Suerte. De nuevo la suerte. Siempre había que contar con ella en estas Noches. No había visto al hombre, no había adivinado que estaba allí. Pero él me habría visto. De no haber sido por la Suerte.
Inspiré profundamente. Solté el aire con lentitud y de forma continuada, frío como el hielo. Era sólo un detalle. No había pasado por alto ningún otro. Lo había hecho todo bien, todo igual, todo tal y como tenía que hacerse. Saldría bien.
Ya.
El padre Donovan caminó hacia su coche. Se giró una vez para decir algo. El bedel le saludó desde la puerta del orfanato y desapareció dentro después de apagar el cigarrillo. Fuera de escena.
Suerte. Más suerte.
El padre Donovan buscó las llaves, abrió la puerta del vehículo y entró. Oí cómo metía la llave en el contacto. Oí cómo arrancaba el motor. Y entonces…
AHORA.
Me incorporé en el asiento trasero y deslicé el lazo alrededor de su cuello. Un giro rápido, limpio y fácil, y el resistente sedal de pesca estaba tenso y en su sitio. Exhaló un pequeño grito de pánico, nada más.
—Ya es mío —dije, y se quedó helado tal y como yo tenía previsto, casi como si oyera aquella otra voz, la del vigilante burlón que habitaba dentro de mí—. Haga exactamente lo que yo le diga.
Soltó un suspiro entrecortado y miró por el espejo retrovisor. Mi cara estaba allí, esperándole, cubierta por la máscara de seda blanca que lo ocultaba todo menos los ojos.
—¿Comprende? —dije. Al hablar, la seda de la máscara se movía sobre mis labios.
El padre Donovan no respondió. Me miró a los ojos. Tiré del lazo.
—¿Comprende? —repetí, en voz algo más baja.
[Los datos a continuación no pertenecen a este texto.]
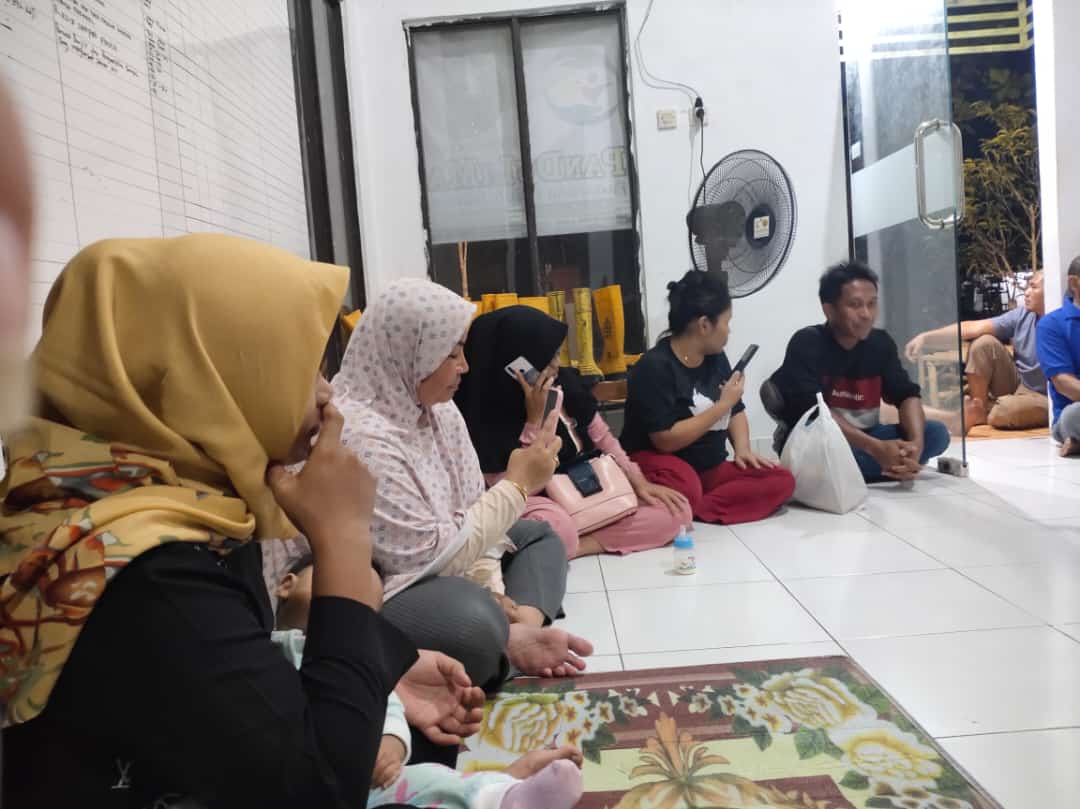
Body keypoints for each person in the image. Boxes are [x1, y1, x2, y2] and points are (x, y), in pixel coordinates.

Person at [1, 235, 485, 808]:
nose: (328, 396)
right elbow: (318, 793)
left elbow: (216, 670)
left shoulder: (163, 508)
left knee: (422, 748)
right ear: (203, 376)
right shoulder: (143, 570)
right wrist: (344, 542)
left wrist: (387, 667)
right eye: (304, 369)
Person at [331, 279, 594, 690]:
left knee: (540, 536)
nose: (465, 366)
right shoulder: (362, 435)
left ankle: (519, 629)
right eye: (452, 353)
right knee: (474, 624)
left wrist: (493, 588)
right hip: (392, 586)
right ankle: (503, 640)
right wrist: (518, 485)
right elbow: (428, 559)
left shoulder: (439, 411)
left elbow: (472, 507)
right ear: (410, 352)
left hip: (448, 554)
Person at [274, 555, 585, 809]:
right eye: (342, 585)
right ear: (286, 584)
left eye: (366, 609)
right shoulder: (268, 647)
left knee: (430, 778)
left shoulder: (357, 655)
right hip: (296, 775)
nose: (351, 609)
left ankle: (499, 793)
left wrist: (390, 744)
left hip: (363, 777)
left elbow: (387, 702)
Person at [454, 305, 692, 558]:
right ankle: (567, 540)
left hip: (585, 485)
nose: (556, 365)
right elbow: (515, 489)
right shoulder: (482, 414)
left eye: (557, 355)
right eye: (546, 360)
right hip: (540, 500)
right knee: (552, 523)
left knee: (677, 512)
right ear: (516, 365)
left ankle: (573, 546)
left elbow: (604, 439)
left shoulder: (565, 383)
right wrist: (534, 421)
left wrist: (639, 482)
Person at [620, 271, 795, 523]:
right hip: (660, 463)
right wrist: (722, 405)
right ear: (704, 325)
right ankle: (696, 502)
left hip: (709, 468)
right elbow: (665, 440)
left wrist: (743, 449)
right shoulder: (654, 366)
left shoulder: (716, 357)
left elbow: (736, 410)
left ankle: (695, 507)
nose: (729, 331)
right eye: (726, 322)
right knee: (686, 484)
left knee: (782, 479)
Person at [770, 261, 951, 482]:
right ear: (829, 309)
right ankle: (881, 465)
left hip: (867, 438)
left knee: (936, 433)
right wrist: (876, 449)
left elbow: (906, 396)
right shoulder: (808, 343)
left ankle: (882, 465)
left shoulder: (880, 344)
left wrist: (916, 445)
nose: (866, 314)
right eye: (855, 305)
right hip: (818, 440)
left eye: (872, 304)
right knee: (827, 457)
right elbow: (816, 412)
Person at [905, 271, 1048, 432]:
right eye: (1028, 286)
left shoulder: (1063, 321)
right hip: (1021, 384)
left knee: (1004, 411)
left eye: (1033, 287)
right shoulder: (1023, 315)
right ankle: (978, 410)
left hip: (1047, 397)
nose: (1026, 292)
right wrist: (926, 338)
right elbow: (972, 328)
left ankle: (991, 411)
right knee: (983, 344)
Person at [1036, 257, 1080, 456]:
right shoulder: (1051, 324)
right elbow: (1064, 383)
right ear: (1074, 283)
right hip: (1073, 411)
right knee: (1074, 415)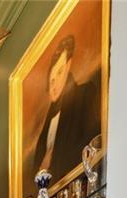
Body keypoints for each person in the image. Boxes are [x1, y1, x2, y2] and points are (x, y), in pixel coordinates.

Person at [32, 35, 100, 188]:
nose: (54, 84)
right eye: (51, 80)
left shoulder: (85, 93)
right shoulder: (46, 128)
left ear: (68, 66)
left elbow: (92, 143)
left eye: (60, 72)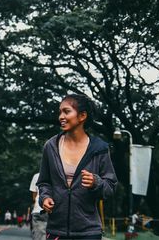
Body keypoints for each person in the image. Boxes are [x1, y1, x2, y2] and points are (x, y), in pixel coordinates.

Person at [37, 94, 117, 240]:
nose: (61, 116)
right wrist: (45, 197)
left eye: (66, 111)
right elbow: (44, 182)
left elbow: (110, 186)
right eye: (60, 112)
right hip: (56, 230)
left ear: (82, 116)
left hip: (88, 232)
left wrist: (96, 182)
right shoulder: (51, 146)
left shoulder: (99, 149)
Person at [29, 173, 47, 240]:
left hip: (39, 210)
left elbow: (34, 197)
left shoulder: (36, 176)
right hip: (55, 210)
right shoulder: (59, 175)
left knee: (39, 236)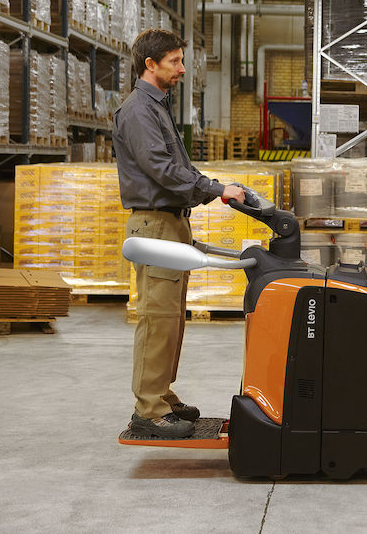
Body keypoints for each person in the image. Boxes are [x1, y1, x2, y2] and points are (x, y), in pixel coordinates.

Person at [113, 29, 245, 439]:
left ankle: (162, 395)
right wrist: (216, 190)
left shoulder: (157, 106)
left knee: (171, 319)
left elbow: (181, 168)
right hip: (155, 224)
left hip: (171, 223)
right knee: (157, 319)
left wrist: (213, 186)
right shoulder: (138, 110)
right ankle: (148, 410)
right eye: (175, 61)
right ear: (150, 64)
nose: (182, 69)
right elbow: (163, 170)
Esta vez asintió con la cabeza. Llevó una mano hacia el lazo, sin saber qué sucedería si intentaba aflojarlo. La cara se le estaba poniendo morada.
Aflojé la presión.
—Sea buen chico —dije— y vivirá más.
Inspiró con fuerza. Oí cómo el aire le rasgaba la garganta. Tosió y volvió a respirar. Pero se mantuvo quieto y no intentó huir.
Perfecto.
Nos fuimos. El padre Donovan siguió mis indicaciones, sin trucos ni vacilaciones. Nos dirigimos hacia el sur cruzando Florida City y tomamos la carretera de Card Sound. Podía jurar que aquella carretera le ponía nervioso, pero no puso objeción alguna. No intentó hablar conmigo. Mantuvo ambas manos sobre el volante, pálidas y tan tensas que los nudillos resaltaban. También esto era perfecto.
Seguimos hacia el sur durante otros cinco minutos sin más ruido que el zumbido de las ruedas, y el viento, y la gran luna que tocaba esa poderosa música por mis venas, mientras el vigilante, atento, se reía en silencio en el fragor del alterado pulso de la noche.